SLOW COOKER BROWN SUGAR CHICKEN03:23
- 3 pounds of chicken thighs, skin removed
- 1/4 teaspoon of freshly cracked black pepper, or to taste
- 1/2 teaspoon of kosher salt, or to taste
- 1/4 teaspoon of Creole or Cajun seasoning(like Slap Ya Mama), or to taste
- 1/2 cup of light brown sugar, packed
- 1 (6 ounce) can of pineapple juice
- 1/4 teaspoon of garlic powder, or to taste
- 1/3 cup of soy sauce
- 2 tablespoons of water
- 2 tablespoons of cornstarch
Remove skin from chicken and season lightly with the salt, pepper, Cajun seasoning and garlic powder. Pat seasoning into chicken and place into the slow cooker. Whisk together the brown sugar, pineapple juice and soy sauce; pour around chicken. Cover and cook on low for about five to six hours, depending on the size. Use a wide spatula to remove the chicken from the slow cooker to a platter and loosely tent with aluminum foil; set aside to prepare the glaze.

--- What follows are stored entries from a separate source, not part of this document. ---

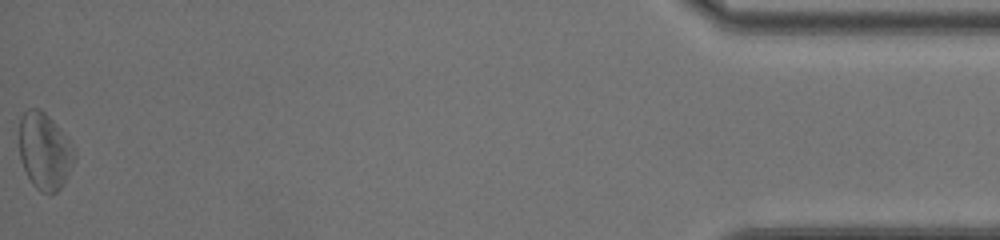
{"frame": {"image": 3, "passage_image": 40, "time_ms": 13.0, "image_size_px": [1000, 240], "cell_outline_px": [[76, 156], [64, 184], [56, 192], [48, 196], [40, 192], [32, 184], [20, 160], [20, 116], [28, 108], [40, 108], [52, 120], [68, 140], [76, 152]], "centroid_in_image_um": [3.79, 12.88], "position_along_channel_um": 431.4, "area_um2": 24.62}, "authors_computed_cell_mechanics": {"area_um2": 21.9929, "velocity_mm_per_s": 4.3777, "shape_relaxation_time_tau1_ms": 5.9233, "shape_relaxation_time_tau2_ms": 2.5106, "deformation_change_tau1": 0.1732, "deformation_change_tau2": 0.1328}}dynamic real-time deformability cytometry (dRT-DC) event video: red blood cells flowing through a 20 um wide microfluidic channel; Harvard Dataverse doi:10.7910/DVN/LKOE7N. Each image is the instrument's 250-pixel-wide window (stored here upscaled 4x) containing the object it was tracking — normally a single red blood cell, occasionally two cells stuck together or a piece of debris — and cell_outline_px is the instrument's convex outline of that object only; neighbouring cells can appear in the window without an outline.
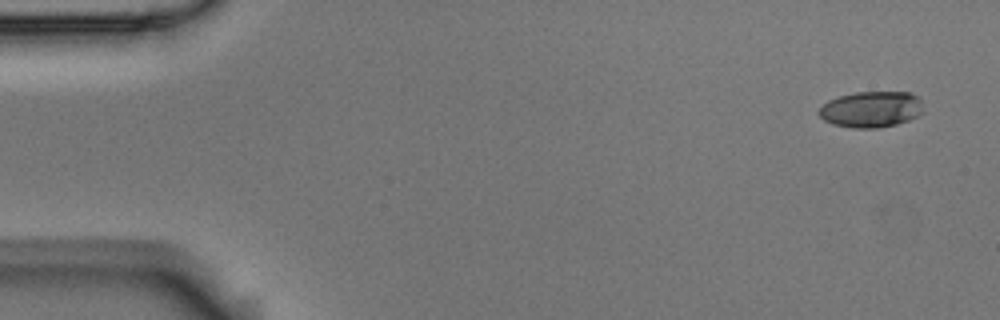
{"species": "Egyptian fruit bat (a non-hibernating species)", "species_latin": "Rousettus aegyptiacus", "temperature_condition": "room temperature", "stored_images_in_passage": 5, "camera_frame_rate_fps": 3000, "um_per_image_px": 0.085, "animal": {"sex": "male"}, "frame": {"image": 1, "passage_image": 1, "time_ms": 0.0, "image_size_px": [1000, 320], "cell_outline_px": [[924, 112], [908, 120], [896, 124], [876, 128], [856, 128], [832, 124], [824, 120], [816, 112], [828, 100], [840, 96], [856, 92], [908, 92], [916, 96], [920, 100]], "centroid_in_image_um": [74.04, 9.29], "position_along_channel_um": 11.0, "area_um2": 21.85}}
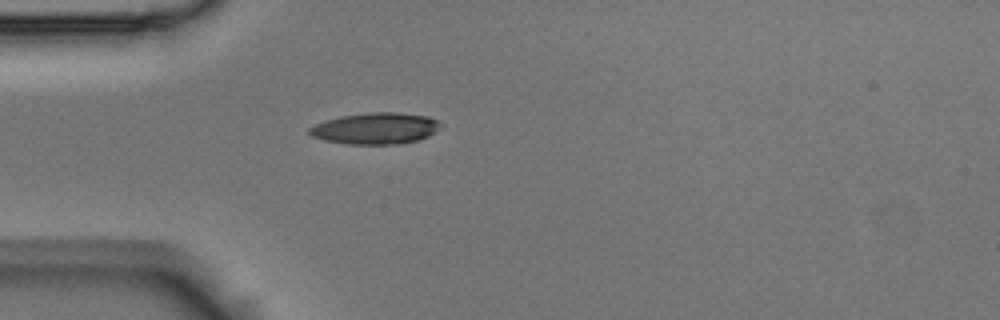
{"frame": {"image": 2, "passage_image": 5, "time_ms": 1.333, "image_size_px": [1000, 320], "cell_outline_px": [[440, 128], [436, 132], [420, 140], [400, 144], [348, 144], [324, 140], [312, 136], [308, 132], [308, 128], [324, 120], [340, 116], [368, 112], [396, 112], [428, 116], [436, 120], [440, 124]], "centroid_in_image_um": [31.92, 10.91], "position_along_channel_um": 53.1, "area_um2": 24.16}}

Turn cooker to high until mixture comes to a boil, or transfer to a saucepan for the stovetop. Whisk together the water and cornstarch until there are no lumps. Slowly stir into the boiling sauce until fully incorporated and continue boiling for about three to four minutes or until mixture thickens. Remove from heat and let rest a moment. Brush the sauce over each chicken thigh and serve the remaining sauce at the table.
Cook's Note: I also added a few grinds of Rachael Ray's Perfect Poultry seasoning to the chicken with this batch, which contains sea salt, black pepper, onion, sage, rosemary and thyme. I use low sodium soy sauce so I can control my added salt.